Deterministic Identity Testing of Depth-4 Multilinear Circuits with Bounded Top Fan-in

Abstract

We give the first subexponential time deterministic polynomial identity testing algorithm for depth-4 multilinear circuits with a small top fan-in. More accurately, our algorithm works for depth-4 multilinear circuits with a plus gate at the top (also known as $\Sigma\Pi\Sigma\Pi$ circuits) and has a running time of $\exp(\mathrm{poly}(\log(n),\log(s),k))$ where $n$ is the number of variables, $s$ is the size of the circuit, and $k$ is the fan-in of the top gate.

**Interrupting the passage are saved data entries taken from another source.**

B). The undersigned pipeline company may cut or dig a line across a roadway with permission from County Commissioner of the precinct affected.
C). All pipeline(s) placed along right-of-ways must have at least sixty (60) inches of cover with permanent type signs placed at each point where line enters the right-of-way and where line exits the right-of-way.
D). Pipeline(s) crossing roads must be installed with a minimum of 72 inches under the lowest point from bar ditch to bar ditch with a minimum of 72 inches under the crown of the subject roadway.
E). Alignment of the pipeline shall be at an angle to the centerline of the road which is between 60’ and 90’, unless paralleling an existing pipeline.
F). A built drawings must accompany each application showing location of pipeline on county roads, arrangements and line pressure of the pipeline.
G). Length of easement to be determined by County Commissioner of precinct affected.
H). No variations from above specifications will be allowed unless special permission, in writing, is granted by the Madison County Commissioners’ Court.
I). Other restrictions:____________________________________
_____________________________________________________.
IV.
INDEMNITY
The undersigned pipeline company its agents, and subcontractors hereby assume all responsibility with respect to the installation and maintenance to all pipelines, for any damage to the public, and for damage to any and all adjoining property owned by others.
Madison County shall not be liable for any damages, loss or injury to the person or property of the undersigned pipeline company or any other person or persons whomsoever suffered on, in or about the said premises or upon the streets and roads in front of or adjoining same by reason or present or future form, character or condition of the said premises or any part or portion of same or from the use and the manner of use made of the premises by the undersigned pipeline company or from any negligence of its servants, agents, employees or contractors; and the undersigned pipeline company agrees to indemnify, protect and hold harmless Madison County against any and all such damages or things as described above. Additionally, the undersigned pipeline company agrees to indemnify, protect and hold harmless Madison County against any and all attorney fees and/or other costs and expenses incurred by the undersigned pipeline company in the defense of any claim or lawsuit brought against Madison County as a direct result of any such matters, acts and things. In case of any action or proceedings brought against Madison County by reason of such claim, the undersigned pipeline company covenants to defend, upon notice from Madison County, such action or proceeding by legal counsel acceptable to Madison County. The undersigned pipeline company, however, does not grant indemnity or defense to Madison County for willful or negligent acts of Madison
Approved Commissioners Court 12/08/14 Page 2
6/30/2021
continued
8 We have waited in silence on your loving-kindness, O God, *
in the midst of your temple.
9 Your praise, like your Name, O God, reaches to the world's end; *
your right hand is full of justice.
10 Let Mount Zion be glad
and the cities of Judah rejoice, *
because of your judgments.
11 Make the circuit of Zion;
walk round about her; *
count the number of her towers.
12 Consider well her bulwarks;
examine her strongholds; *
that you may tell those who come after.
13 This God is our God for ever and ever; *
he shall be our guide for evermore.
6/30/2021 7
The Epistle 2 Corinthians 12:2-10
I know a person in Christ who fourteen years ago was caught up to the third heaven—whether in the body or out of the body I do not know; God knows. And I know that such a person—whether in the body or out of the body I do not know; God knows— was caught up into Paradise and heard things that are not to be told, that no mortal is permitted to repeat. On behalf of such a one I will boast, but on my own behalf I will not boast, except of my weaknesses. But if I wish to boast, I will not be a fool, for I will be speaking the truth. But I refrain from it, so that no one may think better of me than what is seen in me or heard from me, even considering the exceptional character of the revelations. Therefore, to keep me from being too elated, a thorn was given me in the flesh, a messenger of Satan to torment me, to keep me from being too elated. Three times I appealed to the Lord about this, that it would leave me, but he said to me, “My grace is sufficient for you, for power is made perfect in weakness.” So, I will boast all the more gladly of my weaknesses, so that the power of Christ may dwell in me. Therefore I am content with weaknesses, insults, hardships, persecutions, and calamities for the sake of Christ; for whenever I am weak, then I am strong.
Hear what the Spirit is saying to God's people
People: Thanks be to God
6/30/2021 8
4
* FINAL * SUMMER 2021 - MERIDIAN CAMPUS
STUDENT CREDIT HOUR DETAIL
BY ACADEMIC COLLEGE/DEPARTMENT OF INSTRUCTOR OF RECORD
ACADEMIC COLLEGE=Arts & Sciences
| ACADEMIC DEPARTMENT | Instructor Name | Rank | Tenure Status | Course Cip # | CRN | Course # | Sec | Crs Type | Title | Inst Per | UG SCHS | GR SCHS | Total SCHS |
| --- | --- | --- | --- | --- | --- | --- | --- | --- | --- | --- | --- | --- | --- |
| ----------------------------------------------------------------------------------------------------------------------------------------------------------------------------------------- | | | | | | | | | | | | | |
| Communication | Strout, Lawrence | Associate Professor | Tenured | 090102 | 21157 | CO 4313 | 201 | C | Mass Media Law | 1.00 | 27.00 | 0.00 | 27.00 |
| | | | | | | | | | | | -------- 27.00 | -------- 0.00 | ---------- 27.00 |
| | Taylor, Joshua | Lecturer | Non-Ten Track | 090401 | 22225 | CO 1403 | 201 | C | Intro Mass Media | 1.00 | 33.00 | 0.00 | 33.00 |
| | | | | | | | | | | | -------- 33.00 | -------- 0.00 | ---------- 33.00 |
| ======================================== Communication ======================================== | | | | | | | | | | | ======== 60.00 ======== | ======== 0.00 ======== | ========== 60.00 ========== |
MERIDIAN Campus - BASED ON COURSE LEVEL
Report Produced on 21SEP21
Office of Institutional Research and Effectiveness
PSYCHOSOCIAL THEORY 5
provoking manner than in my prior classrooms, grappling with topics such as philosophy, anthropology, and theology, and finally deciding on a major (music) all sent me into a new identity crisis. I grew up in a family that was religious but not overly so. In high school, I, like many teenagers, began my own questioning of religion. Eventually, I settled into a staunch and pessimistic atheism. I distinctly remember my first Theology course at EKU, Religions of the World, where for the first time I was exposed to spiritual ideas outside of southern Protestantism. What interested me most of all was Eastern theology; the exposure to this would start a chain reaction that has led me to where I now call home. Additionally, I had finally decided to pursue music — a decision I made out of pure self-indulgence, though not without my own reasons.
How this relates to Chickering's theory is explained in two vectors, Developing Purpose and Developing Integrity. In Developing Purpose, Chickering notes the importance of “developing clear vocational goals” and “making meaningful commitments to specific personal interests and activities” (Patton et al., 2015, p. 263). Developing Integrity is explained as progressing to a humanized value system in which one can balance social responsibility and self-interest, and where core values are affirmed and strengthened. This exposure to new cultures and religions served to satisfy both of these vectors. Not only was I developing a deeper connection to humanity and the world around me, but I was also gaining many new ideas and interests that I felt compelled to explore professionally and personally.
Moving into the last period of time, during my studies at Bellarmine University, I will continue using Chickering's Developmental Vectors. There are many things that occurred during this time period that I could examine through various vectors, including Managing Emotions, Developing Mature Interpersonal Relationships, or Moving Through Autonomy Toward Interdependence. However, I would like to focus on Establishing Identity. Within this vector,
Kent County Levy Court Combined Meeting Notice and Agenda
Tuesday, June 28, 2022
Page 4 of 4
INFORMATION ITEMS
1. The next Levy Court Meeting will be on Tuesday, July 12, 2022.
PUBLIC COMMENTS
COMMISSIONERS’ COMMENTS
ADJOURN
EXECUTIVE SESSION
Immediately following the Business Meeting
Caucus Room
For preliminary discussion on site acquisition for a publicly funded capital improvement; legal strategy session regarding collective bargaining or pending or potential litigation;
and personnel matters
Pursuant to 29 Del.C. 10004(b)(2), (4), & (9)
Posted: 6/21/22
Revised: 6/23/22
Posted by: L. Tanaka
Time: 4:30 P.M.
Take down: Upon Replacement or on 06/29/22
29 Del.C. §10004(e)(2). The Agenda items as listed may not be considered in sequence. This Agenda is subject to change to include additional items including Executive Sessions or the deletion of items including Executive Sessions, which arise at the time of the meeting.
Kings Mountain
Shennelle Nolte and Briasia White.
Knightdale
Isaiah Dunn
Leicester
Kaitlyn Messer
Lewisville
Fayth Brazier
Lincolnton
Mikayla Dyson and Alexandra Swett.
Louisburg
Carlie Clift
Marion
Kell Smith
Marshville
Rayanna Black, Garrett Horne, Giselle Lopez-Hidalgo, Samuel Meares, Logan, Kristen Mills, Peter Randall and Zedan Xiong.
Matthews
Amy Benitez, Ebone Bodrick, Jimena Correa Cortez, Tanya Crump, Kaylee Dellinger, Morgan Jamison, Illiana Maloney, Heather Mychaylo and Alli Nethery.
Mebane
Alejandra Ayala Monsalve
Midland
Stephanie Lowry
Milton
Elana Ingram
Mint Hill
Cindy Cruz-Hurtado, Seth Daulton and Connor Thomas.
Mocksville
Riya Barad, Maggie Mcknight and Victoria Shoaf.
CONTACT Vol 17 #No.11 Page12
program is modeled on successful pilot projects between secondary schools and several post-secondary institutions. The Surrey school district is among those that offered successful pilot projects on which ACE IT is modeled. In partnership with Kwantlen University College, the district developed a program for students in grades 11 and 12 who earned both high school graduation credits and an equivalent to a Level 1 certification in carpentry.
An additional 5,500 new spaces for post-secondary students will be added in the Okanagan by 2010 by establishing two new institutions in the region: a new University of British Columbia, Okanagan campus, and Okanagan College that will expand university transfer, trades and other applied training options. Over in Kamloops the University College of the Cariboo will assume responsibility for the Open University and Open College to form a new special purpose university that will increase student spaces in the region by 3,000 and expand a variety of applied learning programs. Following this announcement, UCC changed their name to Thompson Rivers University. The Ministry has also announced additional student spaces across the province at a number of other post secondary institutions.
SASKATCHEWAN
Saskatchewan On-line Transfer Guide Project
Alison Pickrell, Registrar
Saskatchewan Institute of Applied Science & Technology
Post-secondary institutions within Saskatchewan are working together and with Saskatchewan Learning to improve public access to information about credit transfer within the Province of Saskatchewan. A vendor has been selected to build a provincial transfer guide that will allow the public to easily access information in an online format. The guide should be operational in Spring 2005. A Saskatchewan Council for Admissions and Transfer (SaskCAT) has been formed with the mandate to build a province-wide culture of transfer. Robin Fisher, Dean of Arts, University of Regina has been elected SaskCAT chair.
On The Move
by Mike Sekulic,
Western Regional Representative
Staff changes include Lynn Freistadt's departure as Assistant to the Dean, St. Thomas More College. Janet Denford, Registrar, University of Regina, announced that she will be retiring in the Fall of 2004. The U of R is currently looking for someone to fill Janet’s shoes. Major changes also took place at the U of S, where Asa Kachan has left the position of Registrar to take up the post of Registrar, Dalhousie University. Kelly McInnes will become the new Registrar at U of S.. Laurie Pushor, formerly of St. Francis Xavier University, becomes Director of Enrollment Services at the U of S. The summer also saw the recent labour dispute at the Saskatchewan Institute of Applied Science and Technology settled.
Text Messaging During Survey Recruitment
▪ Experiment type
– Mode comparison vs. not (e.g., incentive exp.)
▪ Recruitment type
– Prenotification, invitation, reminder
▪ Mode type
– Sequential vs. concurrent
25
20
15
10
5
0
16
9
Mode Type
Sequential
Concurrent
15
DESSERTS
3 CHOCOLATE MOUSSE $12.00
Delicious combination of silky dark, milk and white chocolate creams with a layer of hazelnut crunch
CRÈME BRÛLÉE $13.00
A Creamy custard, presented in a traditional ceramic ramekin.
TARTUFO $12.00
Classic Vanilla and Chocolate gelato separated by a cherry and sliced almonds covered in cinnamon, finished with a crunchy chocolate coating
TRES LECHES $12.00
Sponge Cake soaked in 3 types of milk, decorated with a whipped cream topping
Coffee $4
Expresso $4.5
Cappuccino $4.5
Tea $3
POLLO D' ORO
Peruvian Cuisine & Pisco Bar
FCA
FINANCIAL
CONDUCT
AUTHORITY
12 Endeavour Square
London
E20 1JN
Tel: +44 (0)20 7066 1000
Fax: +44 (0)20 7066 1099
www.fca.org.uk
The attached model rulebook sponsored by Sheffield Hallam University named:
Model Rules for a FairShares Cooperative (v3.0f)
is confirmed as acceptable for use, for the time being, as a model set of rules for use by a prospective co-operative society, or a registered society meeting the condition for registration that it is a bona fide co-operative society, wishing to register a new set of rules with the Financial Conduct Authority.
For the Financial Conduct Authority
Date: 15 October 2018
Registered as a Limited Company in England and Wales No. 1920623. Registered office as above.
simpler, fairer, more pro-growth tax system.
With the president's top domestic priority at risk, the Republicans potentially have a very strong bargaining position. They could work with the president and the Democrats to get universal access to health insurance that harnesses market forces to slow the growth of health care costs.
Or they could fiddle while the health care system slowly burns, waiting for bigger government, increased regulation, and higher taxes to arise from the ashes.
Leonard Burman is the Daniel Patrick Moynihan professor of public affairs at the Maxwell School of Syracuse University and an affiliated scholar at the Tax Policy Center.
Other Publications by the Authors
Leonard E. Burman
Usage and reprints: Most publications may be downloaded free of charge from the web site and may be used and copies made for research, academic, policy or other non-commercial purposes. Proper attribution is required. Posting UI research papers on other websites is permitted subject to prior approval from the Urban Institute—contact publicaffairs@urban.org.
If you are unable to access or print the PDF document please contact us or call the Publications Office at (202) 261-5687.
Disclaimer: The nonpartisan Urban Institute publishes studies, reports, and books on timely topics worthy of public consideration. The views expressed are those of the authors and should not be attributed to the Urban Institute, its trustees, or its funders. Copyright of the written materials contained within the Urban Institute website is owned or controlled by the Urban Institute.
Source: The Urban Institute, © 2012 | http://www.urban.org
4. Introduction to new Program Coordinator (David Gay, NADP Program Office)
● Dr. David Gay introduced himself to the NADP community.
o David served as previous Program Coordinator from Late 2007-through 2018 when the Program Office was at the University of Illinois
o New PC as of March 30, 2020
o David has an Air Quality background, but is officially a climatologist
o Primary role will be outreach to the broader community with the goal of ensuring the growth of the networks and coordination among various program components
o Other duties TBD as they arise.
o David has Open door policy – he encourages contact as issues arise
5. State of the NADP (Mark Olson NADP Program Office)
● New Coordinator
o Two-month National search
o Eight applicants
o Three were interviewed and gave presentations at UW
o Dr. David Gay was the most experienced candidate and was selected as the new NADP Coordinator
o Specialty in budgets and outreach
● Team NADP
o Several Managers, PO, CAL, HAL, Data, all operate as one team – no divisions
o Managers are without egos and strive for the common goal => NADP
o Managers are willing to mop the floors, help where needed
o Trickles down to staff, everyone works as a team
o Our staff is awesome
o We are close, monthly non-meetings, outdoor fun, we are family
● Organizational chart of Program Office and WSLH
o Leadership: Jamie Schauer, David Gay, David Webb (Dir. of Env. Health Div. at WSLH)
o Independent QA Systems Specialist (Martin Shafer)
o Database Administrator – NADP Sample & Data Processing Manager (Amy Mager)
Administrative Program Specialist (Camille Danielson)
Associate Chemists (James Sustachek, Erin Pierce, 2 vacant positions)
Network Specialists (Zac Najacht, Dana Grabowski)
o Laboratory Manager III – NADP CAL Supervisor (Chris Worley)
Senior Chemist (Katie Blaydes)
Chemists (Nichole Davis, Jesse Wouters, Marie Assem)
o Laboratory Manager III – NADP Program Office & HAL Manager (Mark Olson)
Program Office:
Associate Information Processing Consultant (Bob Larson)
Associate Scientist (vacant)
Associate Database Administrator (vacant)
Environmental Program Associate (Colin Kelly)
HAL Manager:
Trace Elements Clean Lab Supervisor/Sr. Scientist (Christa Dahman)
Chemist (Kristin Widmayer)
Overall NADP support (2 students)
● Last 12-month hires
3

In particular, when the circuit is of polynomial (or quasi-polynomial) size, our algorithm runs in quasi-polynomial time. Prior to this work, sub-exponential time deterministic algorithms were known for depth-$3$ circuits with small top fan-in and for very restricted versions of depth-$4$ circuits. The main ingredient in our proof is a new structural theorem for multilinear $\Sigma\Pi\Sigma\Pi(k)$ circuits. Roughly, this theorem shows that any nonzero multilinear $\Sigma\Pi\Sigma\Pi(k)$ circuit contains an “embedded” nonzero multilinear $\Sigma\Pi\Sigma(k)$ circuit. Using ideas from previous works on identity testing of sums of read-once formulas and of depth-3 multilinear circuits, we are able to exploit this structure and obtain an identity testing algorithm for multilinear $\Sigma\Pi\Sigma\Pi(k)$ circuits.